Il ruotino è un ausilio che si monta davanti alla sedia e che permette a Federico di girare per ore e per chilometri per le strade di città che di accessibile hanno ben poco. Con nessuno o al massimo con un aiuto minimo, Federico sale e scende da gradini e marciapiedi, costantemente affiancato dai numerosi motorini che qui passano ed entrano dappertutto, negozi e hall degli alberghi inclusi. Il che per noi è un bene, perché significa che molti negozi hanno rampe ausiliarie di cui Federico approfitta spesso. La comodità aggiuntiva è che il ruotino si sgancia facilmente dalla sedia, cosa che ci facciamo spesso per entrare in un bar o per salire su un taxi.

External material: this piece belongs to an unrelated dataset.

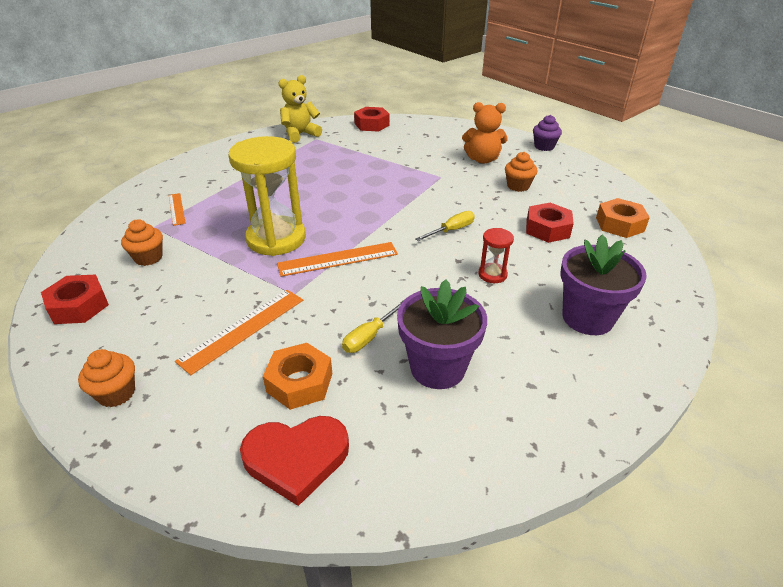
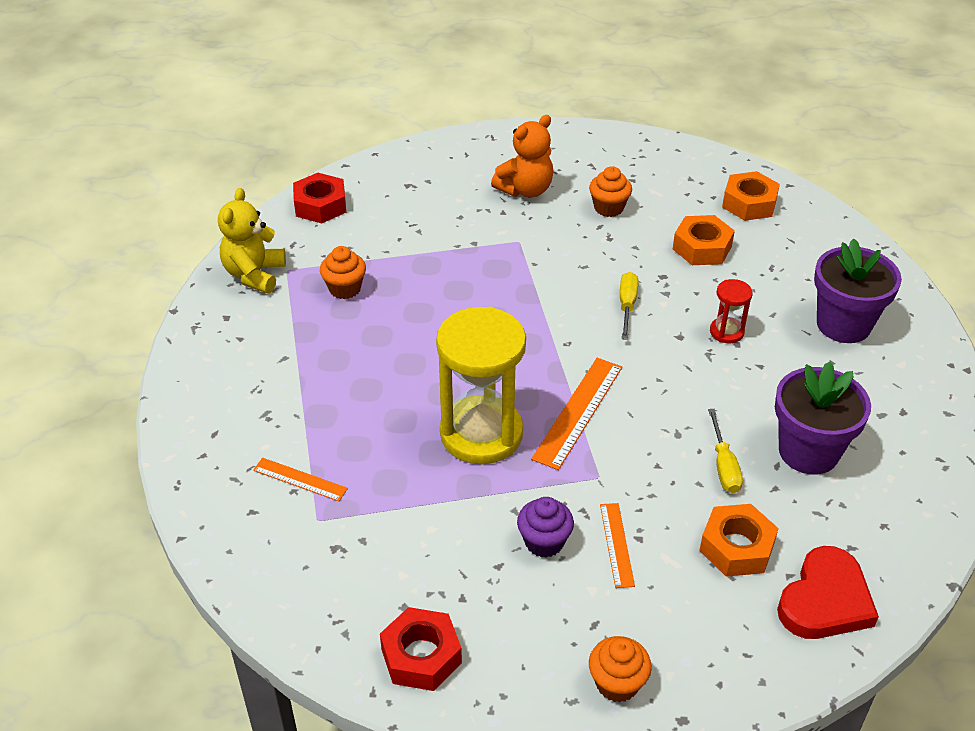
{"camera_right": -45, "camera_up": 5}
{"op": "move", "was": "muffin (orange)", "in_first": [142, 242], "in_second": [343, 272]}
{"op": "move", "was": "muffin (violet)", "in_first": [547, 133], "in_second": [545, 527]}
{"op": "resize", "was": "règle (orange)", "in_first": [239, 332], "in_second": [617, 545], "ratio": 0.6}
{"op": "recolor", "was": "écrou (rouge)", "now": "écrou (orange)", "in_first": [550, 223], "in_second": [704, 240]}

In treno, in autobus, in taxi. E in barca

In treno facciamo quasi 2mila chilometri, da Ho Chi Minh City ad Hanoi. Ne prendiamo cinque, per tratte di solito tra le sei e le otto ore. Non superiamo mai le otto ore di fila perché ovviamente il bagno non è accessibile (ed è comunque sconsigliabile anche ai normodotati).

La sedia inoltre non passa attraverso il corridoio, così chiediamo sempre i posti più vicini alla porta. Da Ho Chi Minh City a Nha Trang la prima sorpresa: la banchina del treno (che alla stazione di Ho Chi Minh è a livello del vagone) alla stazione di arrivo è due metri più in basso. Con l’aiuto di altre due persone riusciamo però, senza grandi difficoltà, a sollevare la sedia e a far scendere Federico. E lo stesso facciamo le volte successive, sia per scendere che per salire. Con qualche incertezza, decidiamo di tentare anche la barca. Due volte. È infatti l’unico modo per visitare sia i mercati galleggianti del delta del Mekong sia la baia di Ha Long. In entrambe i casi è stato più facile del previsto.

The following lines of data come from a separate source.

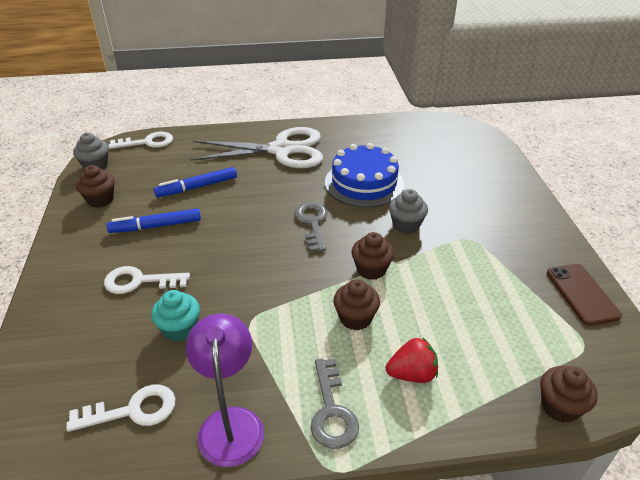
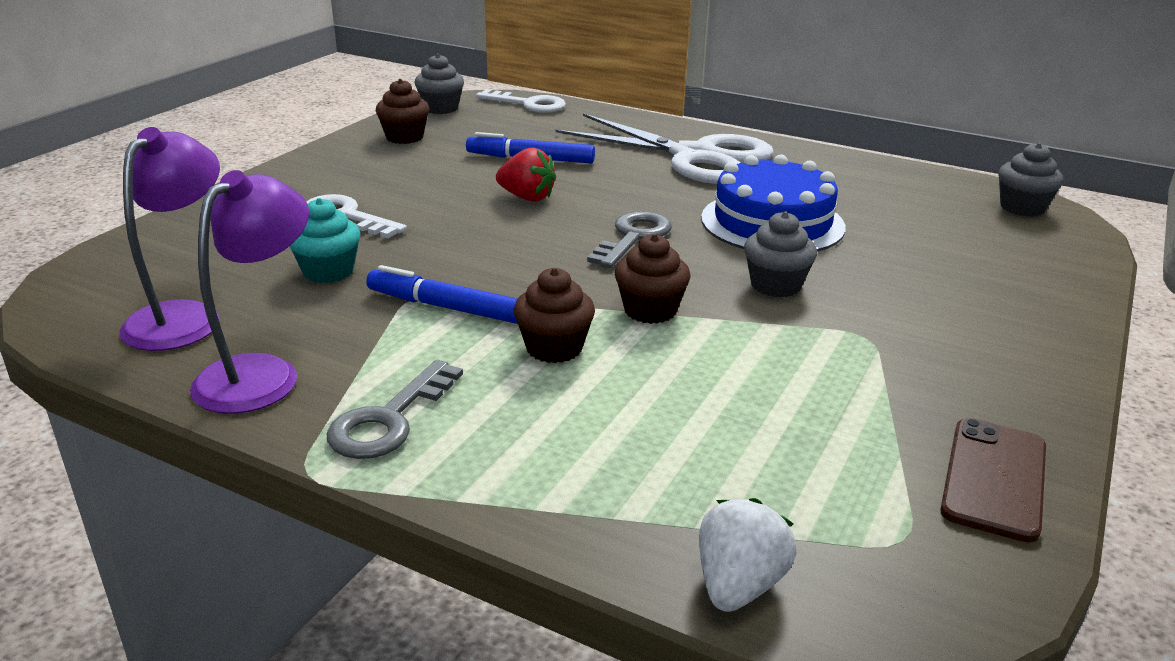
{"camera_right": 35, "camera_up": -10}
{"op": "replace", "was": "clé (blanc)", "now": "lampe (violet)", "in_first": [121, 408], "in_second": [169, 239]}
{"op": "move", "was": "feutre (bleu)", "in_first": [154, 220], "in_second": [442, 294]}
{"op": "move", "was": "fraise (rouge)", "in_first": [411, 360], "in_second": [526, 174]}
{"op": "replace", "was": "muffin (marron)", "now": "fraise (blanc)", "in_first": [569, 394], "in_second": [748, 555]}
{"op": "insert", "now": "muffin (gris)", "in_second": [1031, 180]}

E se il bagno non è accessibile?

Buona parte del peso iniziale dello zaino di Federico è costituito dai pacchi di salviette per potersi lavare anche quando è impossibile entrare nella doccia. Si tratta in realtà di dispositivi sanitari pensati per l’igiene dei malati costretti a letto. Ed è una soluzione che a Federico è venuta in mente a Cuba. Altrove, dove il bagno è più accessibile, c’è un’altro ‘trucco’: una maniglia a ventosa, che aderisce alle superfici lisce e sostiene fino a 150 chili di peso. Federico la usa non solo per gli spostamenti in bagno, ma anche per alzarsi dal letto. L’ha soprannominata “la mano de Dios”, perché —  assicura — lo ha già salvato in extremis in almeno un paio di occasioni.

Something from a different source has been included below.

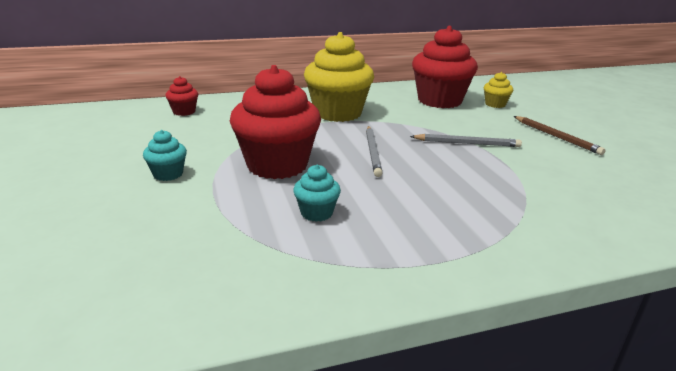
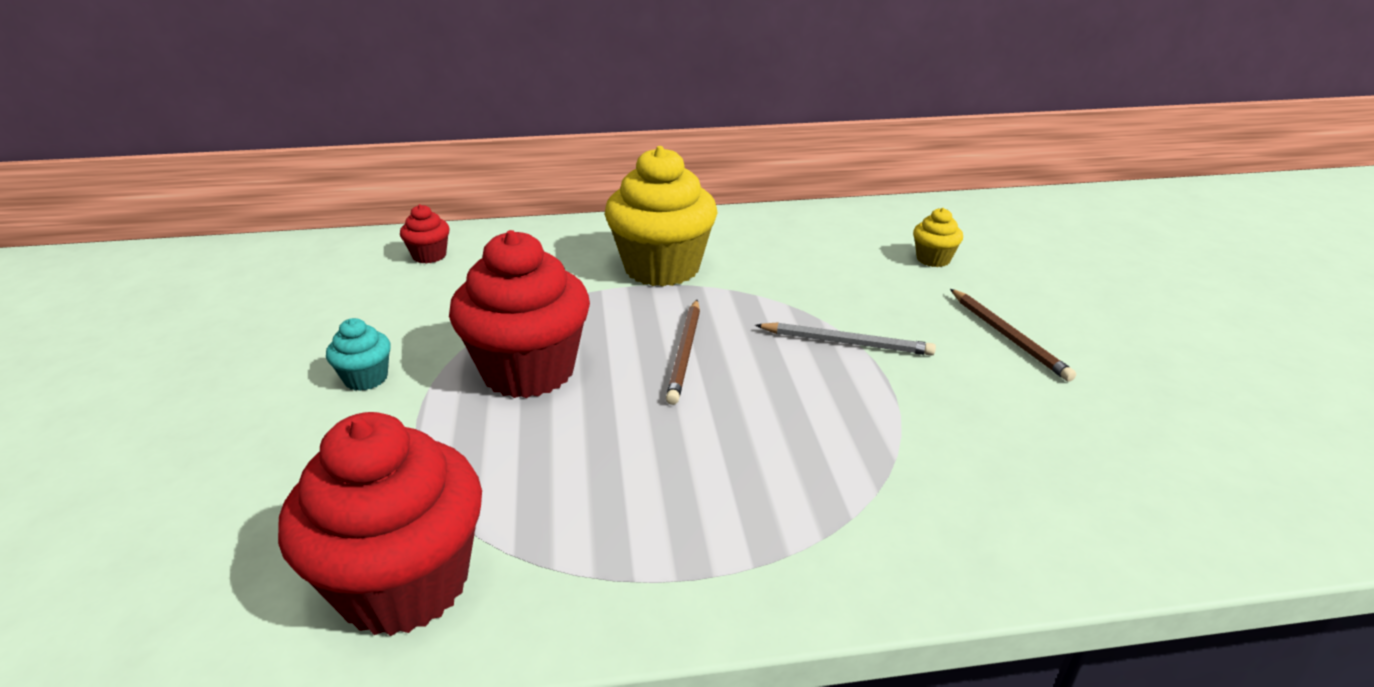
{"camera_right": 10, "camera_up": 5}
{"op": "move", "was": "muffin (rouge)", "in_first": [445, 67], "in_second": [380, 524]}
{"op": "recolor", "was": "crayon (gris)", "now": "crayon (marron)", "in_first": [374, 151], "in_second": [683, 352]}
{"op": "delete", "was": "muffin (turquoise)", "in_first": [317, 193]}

Fotografare. A mano libera

Federico ha studiato comunicazione visiva. Per lui la fotografia è sempre stata una passione. Ma in viaggio, con le mani occupate a guidare il ruotino o a spingere la sedia, scattare non è semplice. Prima di partire per Cuba, ha fatto un po’ di ricerche e ha scoperto una piccola fotocamera adatta alle sue esigenze. Grande la metà di un cellulare, si appende al collo e scatta in automatico, in base a cambiamenti di movimento, luce e posizione. Il risultato sono centinaia di scatti da una prospettiva molto personale, uno spaccato in prima persona di un viaggio, di un passaggio attraverso un paese.